PHILADELPHIA, PA; August 25, 2008

Scientists at the Children's Hospital of Philadelphia have identified the gene which causes the cancer that killed Alex Scott, the little girl from Wynnewood, Pa., who turned her struggle against cancer in the nationwide fundraising drive called Alex's Lemonade stands.

Using new state-of-the-art DNA screening technology, researchers found mutations, or tiny changes on a gene which cause the inherited version of neuroblastoma.

They did it by screening the genetic material from 10 families worldwide with a strong history of the disease.

Doctors say the discovery opens the door to genetic screening for families with a history of neuroblastoma.

And hopefully it can lead to new drugs to treat the cancer.

Drugs which target the same gene are already being used in trials for adult cancers.
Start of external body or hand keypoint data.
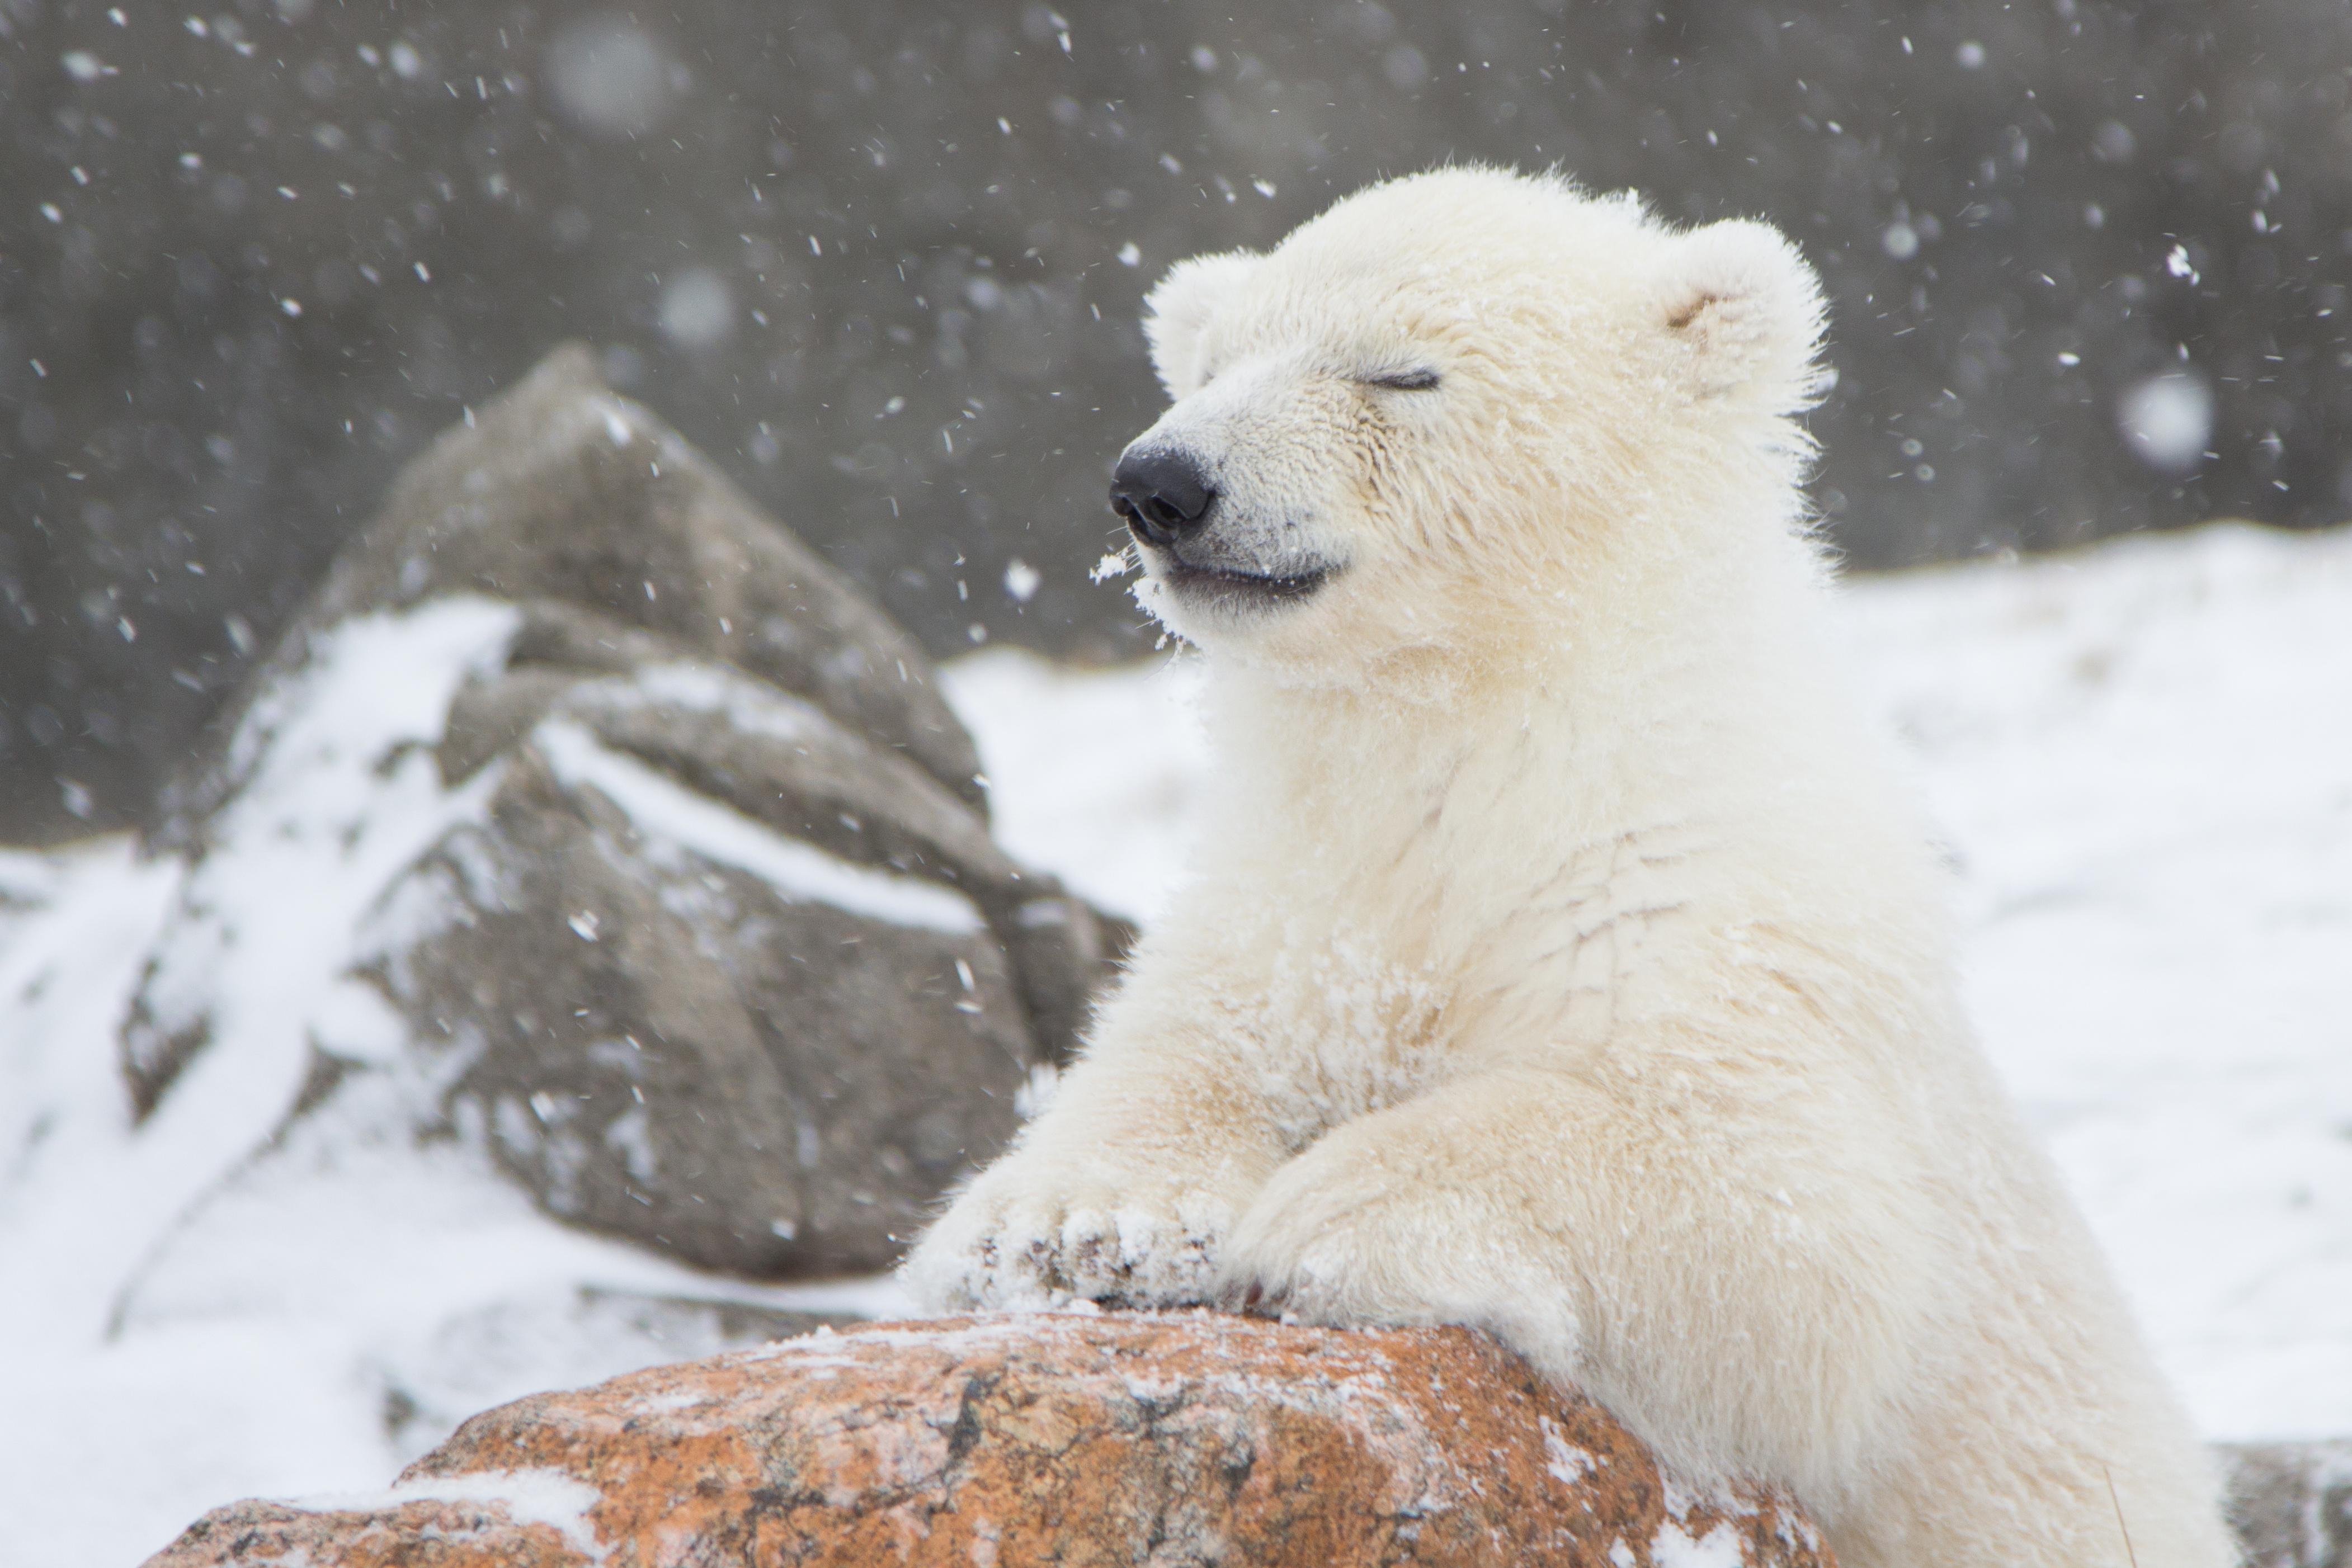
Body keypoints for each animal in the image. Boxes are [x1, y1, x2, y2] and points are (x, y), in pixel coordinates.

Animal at [904, 168, 2235, 1568]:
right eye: (1213, 363)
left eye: (1400, 371)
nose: (1159, 480)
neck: (1486, 748)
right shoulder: (1298, 899)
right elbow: (1180, 1042)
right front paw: (1070, 1228)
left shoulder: (1713, 928)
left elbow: (1789, 1226)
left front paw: (1327, 1212)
CHOP doctors say they will soon begin to test those drugs on pediatric cases. About 600 cases of neuroblastoma are diagnosed in the U.S. every year, however, it is an aggressive cancer with a high mortality rate.

Alex died at the age of 8.

Funding for the research came from the National Institutes of Health, the American Society of Clinical Oncology, as well as various foundations, including Alex's Lemonade Stand.